Hybrid Theory

Couverture de l'album Hybrid Theory

Hybrid Theory est le 1er album de Linkin Park sorti en Octobre 2000.

8,7 millions de copies ont été vendues en première année et au final, il a été vendu a plus de 20 millions d’exemplaires dont 10 millions rien qu’aux Etats-Unis.

Tracklist

1.  Papercut
2.  One Step Closer
3.  With You
4.  Points Of Authority
5.  Crawling
6.  Runaway
7.  By Myself
8.  In The End
9.  A Place For My Head
10. Forgotten
11. Cure For The Itch
12. Pushing Me Away

La version Japonaise a en plus les chansons suivantes :

13. My December
14. High Voltage

Single

Aux Etats-Unis, 4 singles ont été sortis :

- One Step Close
- Crawling
- Papercut
- In the End

Seul le dernier est sorti en France et c’est lui qui a fait connaître le groupe ici.

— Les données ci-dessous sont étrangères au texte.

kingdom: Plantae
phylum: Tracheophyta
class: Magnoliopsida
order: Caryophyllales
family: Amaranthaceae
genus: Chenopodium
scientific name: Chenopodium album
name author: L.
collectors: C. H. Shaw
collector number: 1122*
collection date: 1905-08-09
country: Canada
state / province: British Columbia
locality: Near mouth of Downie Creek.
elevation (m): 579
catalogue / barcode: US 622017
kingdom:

L’album Reanimation est composé de remix des morceaux de ce produit.

Ecoute

Retrouvez les morceaux sur Deezer.

Origine du nom

Hybrid Theory aurait du être le nom du groupe. Cependant, un autre groupe était déjà prénommé ainsi et ses membres ont été obligés d’en changer.

Il fait référence au mélange de genre rock et rap qui caractérise le style musical du groupe que l’on ne peut ni classer en rap ni en rock..

Critique

L’écoute de cet album fut pour moi un vrai choc.

D’abord, on remarque les mélodies : ça bouge beaucoup et vite.

Leur recette de mélange rock / rap marchent très bien : le flow rap de Mike Shinoda est vif et cinglant alors que les chants de Chester Bennington sont plus précis et techniques. Le rajout de scratch de Joe Hahn augmente le contraste entre les deux pratiques.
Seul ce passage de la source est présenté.